Ricardo Penna
Minha avó, Coracy Uchôa Pinheiro, tinha muitos filhos. Nove gerados com determinação, fibra e disciplina. Mesmo com essa penca de meninos e meninas resolveu adotar uma cidade. Junto com Israel Pinheiro, Coracy, nascida em Paracatu, com pouco mais de 40 anos, mudou-se para o cerrado com uma missão: construir Brasília. Junto com Israel Pinheiro comeu a poeira fina que cobria a tudo e a todos e ainda arranjou tempo para lavar roupa à beira de córregos.
Nascida em Paracatu Dona Coracy sabia o que era o cerrado. Conhecia os tortuosos troncos das árvores e a seca que tomava conta de um dos maiores municípios de Minas Gerais. De sua mãe, Dona Estefânia, Coracy buscou as qualidades de matriarca cuidando da família com mão forte e cuidando do comportamento dos netos, bisnetos e tataranetos. De seu pai, Virgílio, buscou a fortaleza, a fibra e a coragem nordestina para enfrentar ambientes hostis e áridos.
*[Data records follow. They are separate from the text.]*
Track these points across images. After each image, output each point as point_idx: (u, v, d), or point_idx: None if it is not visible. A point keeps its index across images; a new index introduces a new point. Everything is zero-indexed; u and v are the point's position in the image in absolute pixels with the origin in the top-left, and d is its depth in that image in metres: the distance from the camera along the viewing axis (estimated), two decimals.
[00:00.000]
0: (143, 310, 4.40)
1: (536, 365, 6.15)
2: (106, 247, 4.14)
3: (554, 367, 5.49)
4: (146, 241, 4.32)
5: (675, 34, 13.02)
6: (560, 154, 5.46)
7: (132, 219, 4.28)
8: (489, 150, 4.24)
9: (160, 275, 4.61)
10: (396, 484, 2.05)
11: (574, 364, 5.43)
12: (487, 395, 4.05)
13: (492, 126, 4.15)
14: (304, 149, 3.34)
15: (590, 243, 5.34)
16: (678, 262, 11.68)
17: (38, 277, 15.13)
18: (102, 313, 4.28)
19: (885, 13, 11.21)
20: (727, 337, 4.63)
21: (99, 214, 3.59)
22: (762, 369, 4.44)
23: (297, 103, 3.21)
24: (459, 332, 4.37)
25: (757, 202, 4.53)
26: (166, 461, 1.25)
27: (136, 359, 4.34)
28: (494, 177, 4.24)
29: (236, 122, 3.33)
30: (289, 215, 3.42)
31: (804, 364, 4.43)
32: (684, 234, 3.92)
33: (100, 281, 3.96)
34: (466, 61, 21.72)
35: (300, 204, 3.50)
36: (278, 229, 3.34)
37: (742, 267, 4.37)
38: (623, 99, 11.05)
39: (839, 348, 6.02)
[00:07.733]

Primeiro em Paracatu, depois na Rua Ceará em Belo Horizonte, em seguida no Catetinho e por fim na Palácio da Liberdade em Minas Gerais. Não importava o entorno. Lá estava Dona Coracy atrás de problemas e preocupada com todos os detalhes. Da pressão dos governos militares contra o governador Israel Pinheiro até a saúde do tataraneto que acabara de nascer, precisava saber de tudo e tinha receitas para a maioria deles.
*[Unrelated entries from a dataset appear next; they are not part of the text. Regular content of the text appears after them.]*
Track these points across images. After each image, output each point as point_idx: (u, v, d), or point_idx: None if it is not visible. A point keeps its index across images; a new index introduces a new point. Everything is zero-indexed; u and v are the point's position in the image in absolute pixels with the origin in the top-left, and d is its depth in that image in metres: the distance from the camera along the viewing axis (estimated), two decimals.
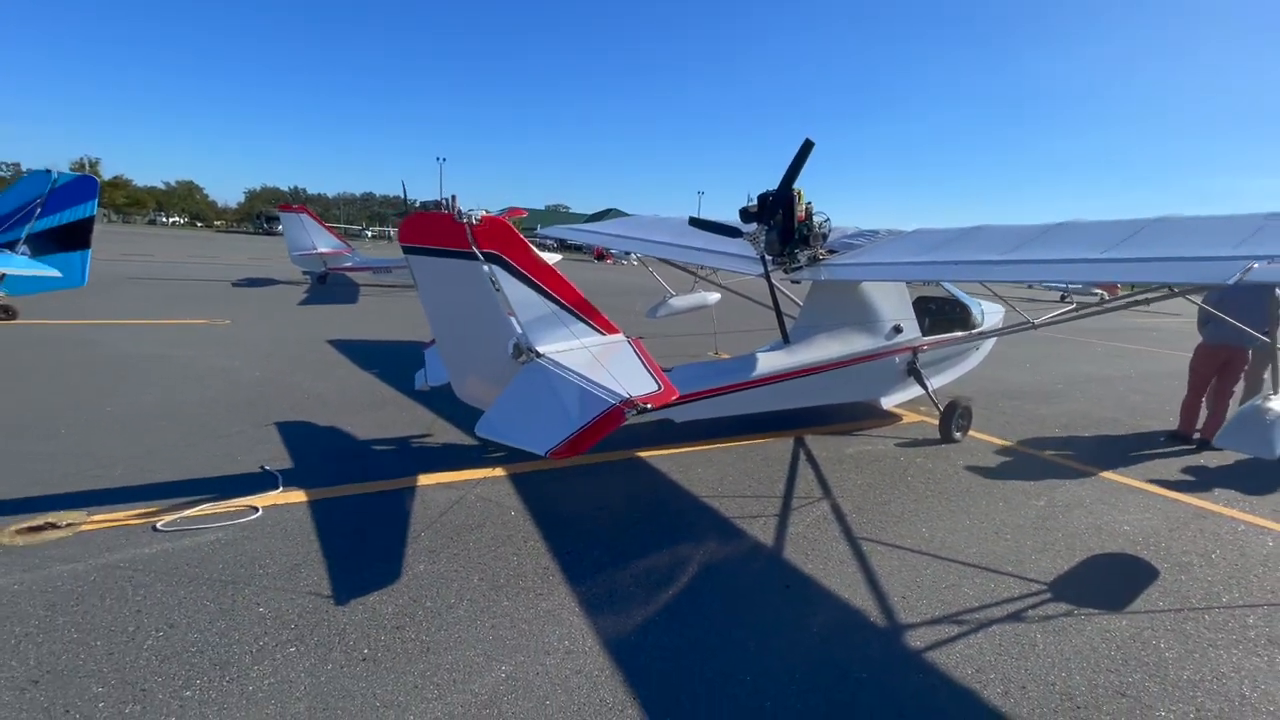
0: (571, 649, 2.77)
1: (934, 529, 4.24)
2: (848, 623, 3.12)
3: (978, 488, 5.08)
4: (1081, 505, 4.82)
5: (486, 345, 4.27)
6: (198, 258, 25.63)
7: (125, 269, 18.12)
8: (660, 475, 4.93)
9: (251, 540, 3.48)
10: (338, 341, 9.46)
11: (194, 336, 9.17)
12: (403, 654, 2.66)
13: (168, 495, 3.97)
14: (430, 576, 3.26)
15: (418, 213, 4.06)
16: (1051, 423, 7.39)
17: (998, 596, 3.43)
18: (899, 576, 3.58)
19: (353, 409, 6.09)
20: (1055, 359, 12.24)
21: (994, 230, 5.48)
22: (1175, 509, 4.87)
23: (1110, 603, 3.43)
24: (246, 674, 2.47)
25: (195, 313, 11.21)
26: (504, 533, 3.79)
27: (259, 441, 5.05)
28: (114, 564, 3.15)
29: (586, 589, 3.24)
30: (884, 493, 4.84)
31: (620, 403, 3.63)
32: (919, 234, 6.19)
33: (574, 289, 4.65)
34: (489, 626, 2.88)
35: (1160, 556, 4.04)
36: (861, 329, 6.17)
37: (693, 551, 3.71)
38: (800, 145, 5.16)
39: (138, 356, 7.65)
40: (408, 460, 4.88)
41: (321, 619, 2.84)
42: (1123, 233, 4.45)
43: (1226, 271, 3.34)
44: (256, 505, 3.86)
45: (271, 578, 3.14)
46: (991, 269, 4.80)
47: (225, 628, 2.74)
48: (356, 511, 3.96)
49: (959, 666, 2.82)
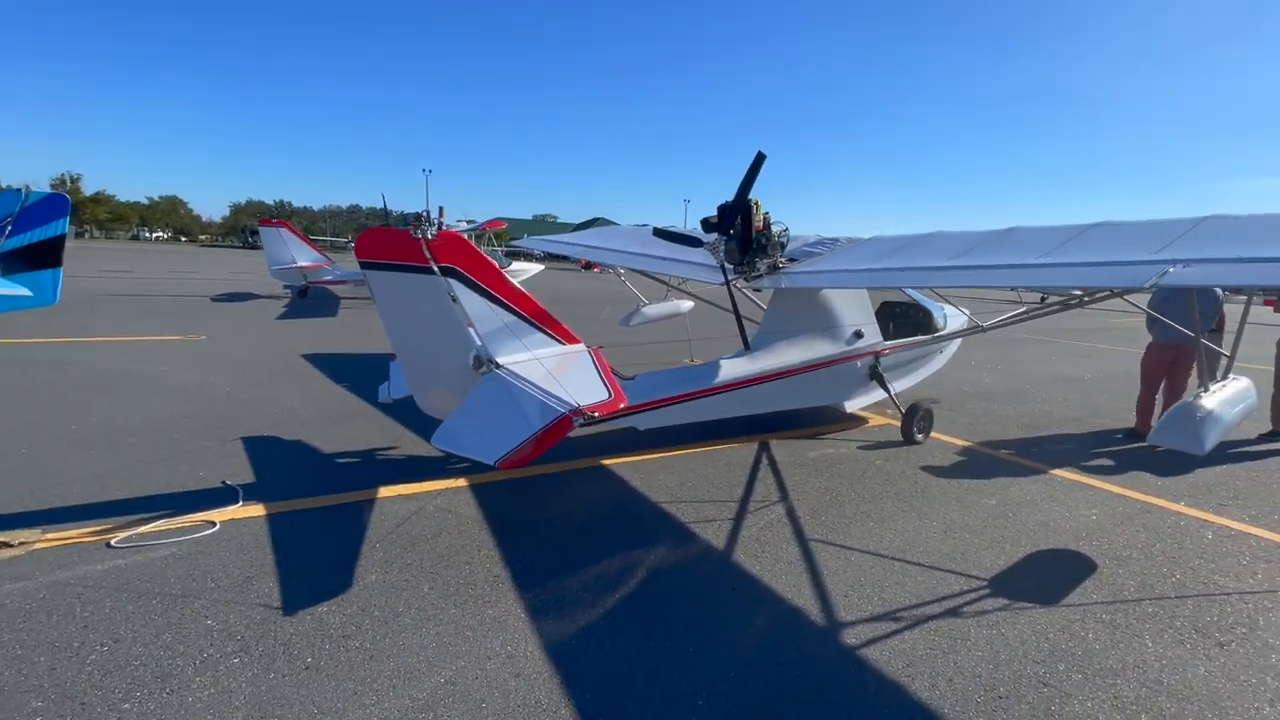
0: (513, 654, 2.83)
1: (884, 529, 4.35)
2: (787, 622, 3.21)
3: (933, 488, 5.20)
4: (1032, 503, 4.95)
5: (447, 358, 4.34)
6: (178, 273, 25.51)
7: (102, 286, 18.01)
8: (622, 483, 5.01)
9: (206, 554, 3.52)
10: (313, 355, 9.49)
11: (167, 353, 9.16)
12: (346, 662, 2.72)
13: (127, 512, 4.00)
14: (381, 586, 3.32)
15: (374, 228, 4.14)
16: (1014, 423, 7.54)
17: (938, 593, 3.53)
18: (843, 576, 3.68)
19: (321, 422, 6.13)
20: (1025, 360, 12.46)
21: (947, 236, 5.63)
22: (1121, 505, 5.01)
23: (1046, 597, 3.54)
24: (187, 685, 2.52)
25: (171, 329, 11.19)
26: (459, 542, 3.85)
27: (224, 456, 5.09)
28: (64, 581, 3.19)
29: (535, 596, 3.31)
30: (840, 494, 4.95)
31: (569, 412, 3.72)
32: (875, 241, 6.34)
33: (533, 301, 4.74)
34: (434, 634, 2.94)
35: (1101, 551, 4.16)
36: (823, 335, 6.30)
37: (644, 557, 3.79)
38: (754, 157, 5.31)
39: (109, 374, 7.65)
40: (371, 472, 4.93)
41: (268, 630, 2.89)
42: (1062, 237, 4.61)
43: (1144, 275, 3.49)
44: (214, 520, 3.90)
45: (222, 591, 3.18)
46: (937, 275, 4.95)
47: (170, 641, 2.78)
48: (315, 524, 4.01)
49: (890, 661, 2.91)
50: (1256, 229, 3.74)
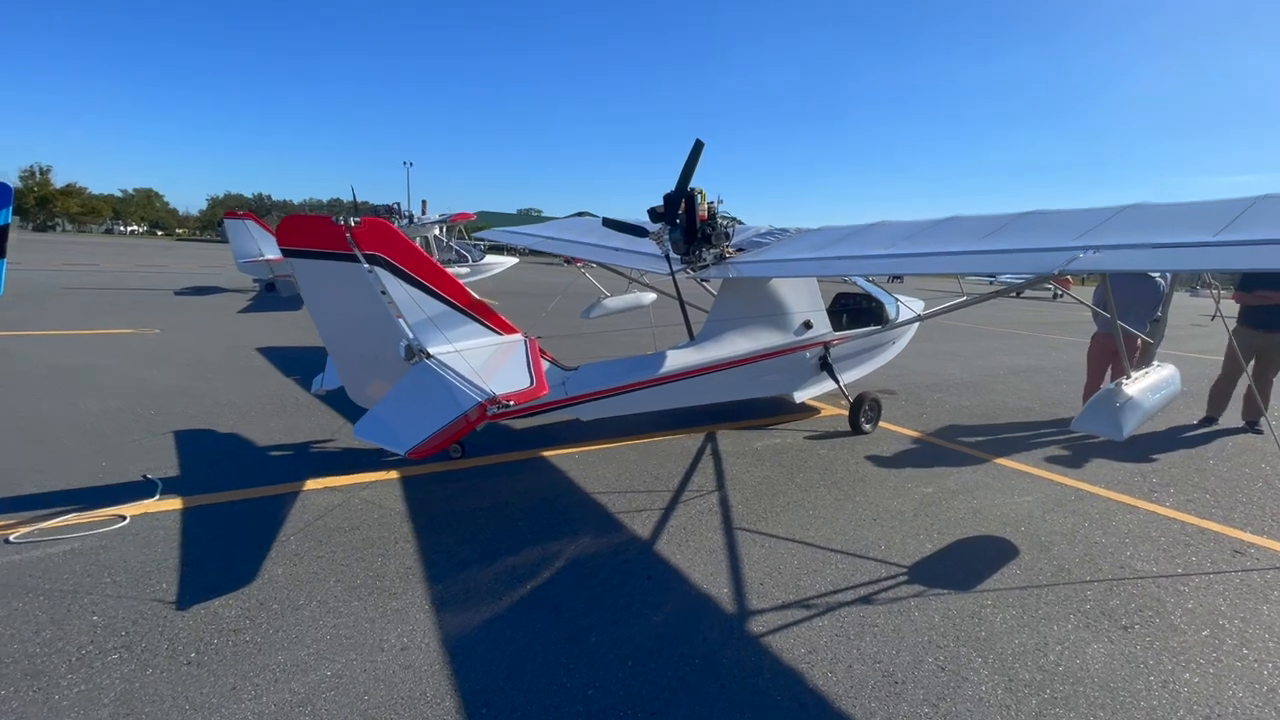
0: (407, 646, 2.78)
1: (814, 517, 4.35)
2: (697, 609, 3.19)
3: (871, 476, 5.21)
4: (967, 491, 4.97)
5: (377, 347, 4.26)
6: (147, 266, 25.01)
7: (64, 279, 17.61)
8: (559, 474, 4.97)
9: (108, 550, 3.43)
10: (267, 349, 9.33)
11: (117, 347, 8.96)
12: (231, 656, 2.65)
13: (39, 507, 3.89)
14: (286, 579, 3.25)
15: (294, 215, 4.04)
16: (967, 413, 7.59)
17: (854, 581, 3.53)
18: (764, 564, 3.66)
19: (262, 415, 6.02)
20: (990, 352, 12.57)
21: (890, 226, 5.63)
22: (1055, 491, 5.05)
23: (961, 583, 3.55)
24: (57, 683, 2.44)
25: (125, 323, 10.95)
26: (377, 534, 3.79)
27: (152, 450, 4.97)
28: None
29: (444, 588, 3.26)
30: (778, 484, 4.94)
31: (484, 400, 3.67)
32: (824, 231, 6.33)
33: (465, 290, 4.67)
34: (330, 627, 2.89)
35: (1025, 537, 4.19)
36: (770, 325, 6.27)
37: (565, 547, 3.75)
38: (692, 146, 5.26)
39: (52, 368, 7.45)
40: (301, 465, 4.84)
41: (156, 625, 2.82)
42: (994, 226, 4.62)
43: (1055, 261, 3.50)
44: (124, 514, 3.80)
45: (117, 586, 3.10)
46: (874, 262, 4.94)
47: (50, 638, 2.70)
48: (231, 517, 3.92)
49: (793, 648, 2.90)
50: (1173, 216, 3.76)
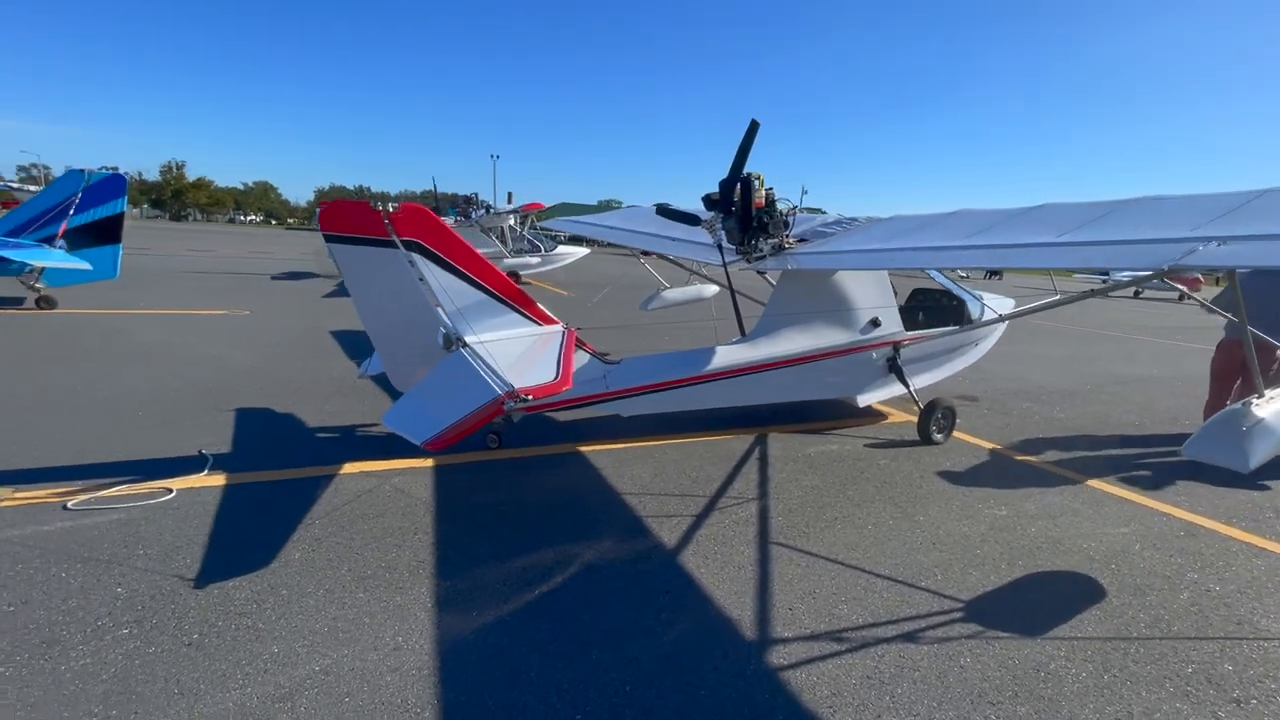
0: (400, 646, 2.68)
1: (863, 536, 3.93)
2: (713, 632, 2.90)
3: (936, 493, 4.69)
4: (1048, 516, 4.37)
5: (417, 334, 4.23)
6: (255, 253, 27.10)
7: (182, 263, 19.34)
8: (592, 471, 4.79)
9: (149, 522, 3.56)
10: (340, 332, 9.74)
11: (208, 327, 9.64)
12: (231, 641, 2.64)
13: (100, 475, 4.13)
14: (301, 564, 3.24)
15: (336, 200, 4.05)
16: (1060, 426, 6.79)
17: (898, 614, 3.12)
18: (798, 586, 3.32)
19: (319, 397, 6.22)
20: (1095, 358, 11.30)
21: (970, 215, 5.05)
22: (1160, 524, 4.34)
23: (1028, 627, 3.06)
24: (67, 654, 2.51)
25: (221, 304, 11.80)
26: (398, 524, 3.75)
27: (213, 426, 5.22)
28: (10, 539, 3.29)
29: (451, 585, 3.15)
30: (827, 495, 4.54)
31: (504, 393, 3.52)
32: (895, 220, 5.79)
33: (505, 279, 4.56)
34: (330, 619, 2.83)
35: (1115, 577, 3.59)
36: (832, 321, 5.81)
37: (583, 550, 3.56)
38: (747, 127, 4.89)
39: (145, 344, 8.09)
40: (344, 448, 4.92)
41: (170, 602, 2.86)
42: (1093, 214, 4.00)
43: (1167, 255, 2.92)
44: (171, 488, 3.96)
45: (147, 559, 3.19)
46: (947, 255, 4.41)
47: (74, 607, 2.79)
48: (266, 496, 4.00)
49: (815, 689, 2.57)
50: None
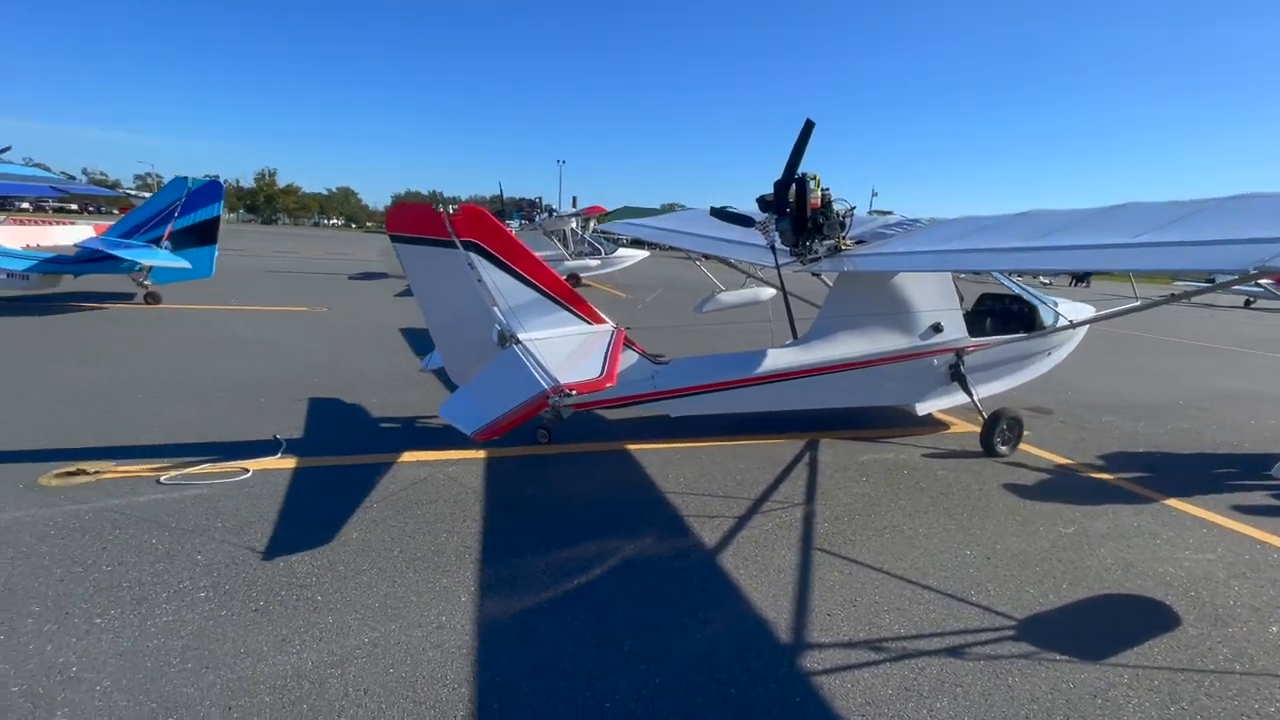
0: (443, 625, 2.81)
1: (912, 547, 3.80)
2: (747, 632, 2.89)
3: (996, 506, 4.47)
4: (1120, 537, 4.09)
5: (473, 330, 4.42)
6: (335, 254, 28.76)
7: (270, 263, 20.77)
8: (638, 469, 4.84)
9: (227, 498, 3.88)
10: (408, 329, 10.22)
11: (290, 322, 10.33)
12: (292, 610, 2.85)
13: (188, 454, 4.52)
14: (358, 544, 3.45)
15: (401, 203, 4.30)
16: (1142, 441, 6.32)
17: (944, 627, 3.00)
18: (838, 593, 3.25)
19: (385, 389, 6.56)
20: (1191, 371, 10.43)
21: (1042, 215, 4.81)
22: (1250, 551, 3.98)
23: (1087, 650, 2.88)
24: (153, 611, 2.77)
25: (303, 301, 12.62)
26: (449, 510, 3.91)
27: (289, 413, 5.60)
28: (110, 508, 3.65)
29: (494, 571, 3.27)
30: (877, 504, 4.41)
31: (550, 388, 3.62)
32: (960, 221, 5.57)
33: (557, 278, 4.69)
34: (381, 595, 3.00)
35: (1194, 605, 3.33)
36: (890, 326, 5.64)
37: (623, 545, 3.61)
38: (802, 127, 4.83)
39: (234, 338, 8.76)
40: (404, 438, 5.18)
41: (241, 571, 3.11)
42: (1178, 213, 3.72)
43: (1257, 256, 2.68)
44: (248, 468, 4.29)
45: (224, 531, 3.48)
46: (1010, 257, 4.21)
47: (161, 570, 3.08)
48: (331, 480, 4.27)
49: (848, 696, 2.51)
50: None
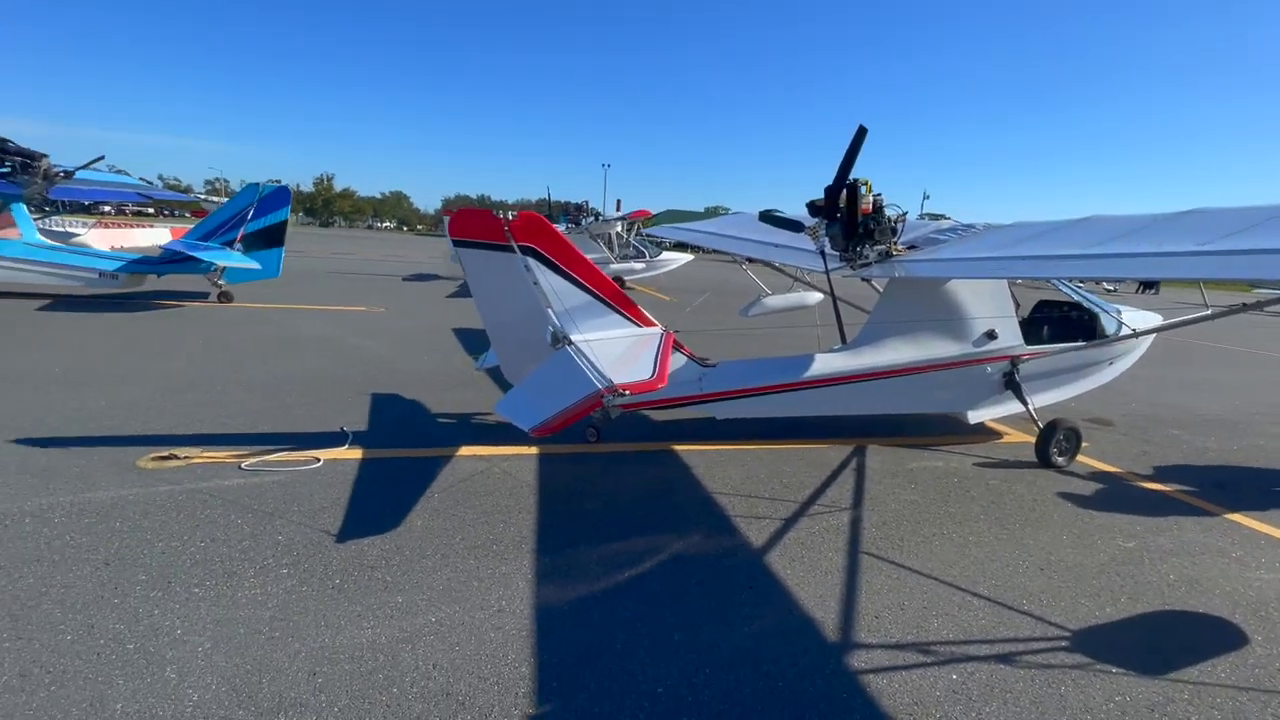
0: (504, 609, 2.97)
1: (962, 555, 3.78)
2: (794, 629, 2.95)
3: (1051, 518, 4.39)
4: (1185, 553, 3.96)
5: (528, 331, 4.61)
6: (390, 256, 29.82)
7: (328, 264, 21.72)
8: (684, 469, 4.94)
9: (302, 484, 4.16)
10: (461, 329, 10.59)
11: (350, 321, 10.83)
12: (365, 588, 3.06)
13: (264, 442, 4.85)
14: (422, 531, 3.66)
15: (463, 209, 4.51)
16: (1212, 456, 6.07)
17: (994, 634, 3.00)
18: (886, 597, 3.28)
19: (441, 387, 6.85)
20: (1264, 385, 9.88)
21: (1102, 221, 4.71)
22: None
23: (1147, 665, 2.83)
24: (242, 583, 3.03)
25: (361, 301, 13.19)
26: (505, 502, 4.10)
27: (352, 407, 5.92)
28: (200, 489, 3.97)
29: (549, 560, 3.42)
30: (926, 511, 4.39)
31: (605, 387, 3.76)
32: (1016, 227, 5.47)
33: (609, 282, 4.85)
34: (445, 579, 3.19)
35: (1263, 624, 3.22)
36: (941, 332, 5.59)
37: (671, 541, 3.72)
38: (854, 133, 4.85)
39: (301, 335, 9.26)
40: (460, 433, 5.42)
41: (317, 551, 3.35)
42: (1245, 221, 3.61)
43: None
44: (319, 457, 4.58)
45: (301, 515, 3.74)
46: (1065, 264, 4.15)
47: (247, 547, 3.35)
48: (395, 471, 4.52)
49: (896, 695, 2.56)
50: None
Dona Coracy não desenhou nenhum prédio em Brasília, não planejou nenhuma superquadra, não assentou nenhum tijolo na construção. Silenciosa, assinou sua passagem com a amálgama que une as diferenças e dilui as dificuldades. Corajosa, enfrentou a vida no planalto central sem reclamações ou lamentos. Tinha paciência para com todos mas reclamava, em voz baixa, de Guimarães Rosa que andava o dia inteiro com um caderninho garimpando palavras novas para seus livros. Era apenas uma reclamação para milhares de problemas. Pode ir Dona Coracy, depois de uma longa ausência, vá descansar, em paz, ao lado do Dr. Israel Pinheiro. Boa viagem.